I’ve just had to wander around the house to find out what was causing a knocking noise somewhere. The heating’s working perfectly well and there’s nobody at the door. But something was knocking on wood, and it wasn’t Eddie Floyd. I’m alone here.

Anyway, Mags, one of my employees in the shop, has mentioned a few times that she’s felt a presence there and a couple of times has thought that she’s seen a shadowy figure in one particular corner. And I’ve got to tell you, a couple of weeks ago, while in the kitchen on the other side of the shop I saw somebody walk through the doorway into the store room in that particular corner, and on going there to see who it was and what they wanted, I was met with a completely empty room. Shadows.

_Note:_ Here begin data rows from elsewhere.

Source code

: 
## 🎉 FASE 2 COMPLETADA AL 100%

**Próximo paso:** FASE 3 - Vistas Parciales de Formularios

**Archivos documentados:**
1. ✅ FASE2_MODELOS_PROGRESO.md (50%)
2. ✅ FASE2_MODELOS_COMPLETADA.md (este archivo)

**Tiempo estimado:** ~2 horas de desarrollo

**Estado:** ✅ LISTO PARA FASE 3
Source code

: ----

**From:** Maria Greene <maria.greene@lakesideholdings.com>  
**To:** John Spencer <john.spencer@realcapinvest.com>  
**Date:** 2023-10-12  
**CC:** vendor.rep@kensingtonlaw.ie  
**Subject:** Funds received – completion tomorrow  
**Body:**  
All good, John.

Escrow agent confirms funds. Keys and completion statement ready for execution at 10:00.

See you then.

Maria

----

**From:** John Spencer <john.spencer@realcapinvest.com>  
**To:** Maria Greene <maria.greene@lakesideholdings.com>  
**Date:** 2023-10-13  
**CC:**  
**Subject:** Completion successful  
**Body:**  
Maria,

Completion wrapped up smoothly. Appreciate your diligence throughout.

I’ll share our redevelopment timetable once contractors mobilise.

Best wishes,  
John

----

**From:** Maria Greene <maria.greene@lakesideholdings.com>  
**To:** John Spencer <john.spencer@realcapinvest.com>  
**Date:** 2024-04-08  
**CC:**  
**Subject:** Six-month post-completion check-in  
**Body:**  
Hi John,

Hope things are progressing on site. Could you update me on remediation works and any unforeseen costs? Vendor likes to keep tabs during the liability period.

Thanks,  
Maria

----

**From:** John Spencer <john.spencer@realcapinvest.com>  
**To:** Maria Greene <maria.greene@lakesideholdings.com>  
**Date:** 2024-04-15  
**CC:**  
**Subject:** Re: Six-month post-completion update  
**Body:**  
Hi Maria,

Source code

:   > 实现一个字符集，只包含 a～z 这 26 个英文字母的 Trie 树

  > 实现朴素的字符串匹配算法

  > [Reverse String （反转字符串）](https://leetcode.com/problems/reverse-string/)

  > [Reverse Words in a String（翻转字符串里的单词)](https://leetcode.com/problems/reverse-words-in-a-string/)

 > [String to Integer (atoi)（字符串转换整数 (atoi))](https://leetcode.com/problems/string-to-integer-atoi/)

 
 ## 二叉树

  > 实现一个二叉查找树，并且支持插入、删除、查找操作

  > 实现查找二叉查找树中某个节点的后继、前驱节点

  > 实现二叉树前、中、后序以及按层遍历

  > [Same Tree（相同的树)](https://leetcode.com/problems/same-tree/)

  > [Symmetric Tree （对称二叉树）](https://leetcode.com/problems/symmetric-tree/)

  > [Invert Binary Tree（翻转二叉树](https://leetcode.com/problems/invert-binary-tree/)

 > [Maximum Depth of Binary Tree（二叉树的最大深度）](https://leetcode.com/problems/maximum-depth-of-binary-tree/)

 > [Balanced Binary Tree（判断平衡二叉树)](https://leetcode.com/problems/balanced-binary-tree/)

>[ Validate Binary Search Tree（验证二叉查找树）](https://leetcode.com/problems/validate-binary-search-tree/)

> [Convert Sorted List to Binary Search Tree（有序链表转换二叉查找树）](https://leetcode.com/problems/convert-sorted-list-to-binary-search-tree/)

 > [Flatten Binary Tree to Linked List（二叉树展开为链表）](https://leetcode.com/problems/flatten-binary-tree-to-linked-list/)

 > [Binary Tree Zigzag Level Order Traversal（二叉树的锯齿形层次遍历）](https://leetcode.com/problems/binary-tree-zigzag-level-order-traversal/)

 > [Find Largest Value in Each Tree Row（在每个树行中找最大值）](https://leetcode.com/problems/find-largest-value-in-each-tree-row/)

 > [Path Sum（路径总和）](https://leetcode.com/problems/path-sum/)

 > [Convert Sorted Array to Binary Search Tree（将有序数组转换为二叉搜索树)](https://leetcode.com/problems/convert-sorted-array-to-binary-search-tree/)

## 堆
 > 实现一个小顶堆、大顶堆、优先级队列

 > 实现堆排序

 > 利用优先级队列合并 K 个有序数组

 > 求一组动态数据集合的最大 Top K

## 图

Every year I close the shop for the week between Christmas and the New Year, partly because there’s hardly enough trade this week to make it worthwhile opening, but also because it gives me the chance to get in there and do all the maintenance and tarting up jobs that (a)I can’t be arsed to stay on to do in the evenings after a ten hour day and (b) I’m too tight to pay someone else an extortionate amount of money to do, usually to a lesser standard than I’d achieve myself.

So this week I was in the shop alone, painting all the woodwork and wainscoting. I sand, I wash with sugar soap and a scouring pad, I rinse well with a soft cloth and several changes of clean water, and then, when all is dry, I lightly dust with a dry pad before applying two even coats of the chosen finish, gently abrading the first coat when dry with a very fine grade of abrasive paper in order to give a good key for the final coat. In this case a satinwood paint with the very apt name of  ’Cookie Dough’. It’s a bakery.  The Gods of colour naming were truly smiling upon me this year. And all the way along the long wall of the shop, out of the corner of my right eye, a shadowy figure occasionally appeared, outside the door of the store room in the corner. There were also lots of vague shifting, banging noises from the offices upstairs, where the tenants are away until next week, and no alarm was sounding.

What am I to make of that then? The paint job looks good anyway.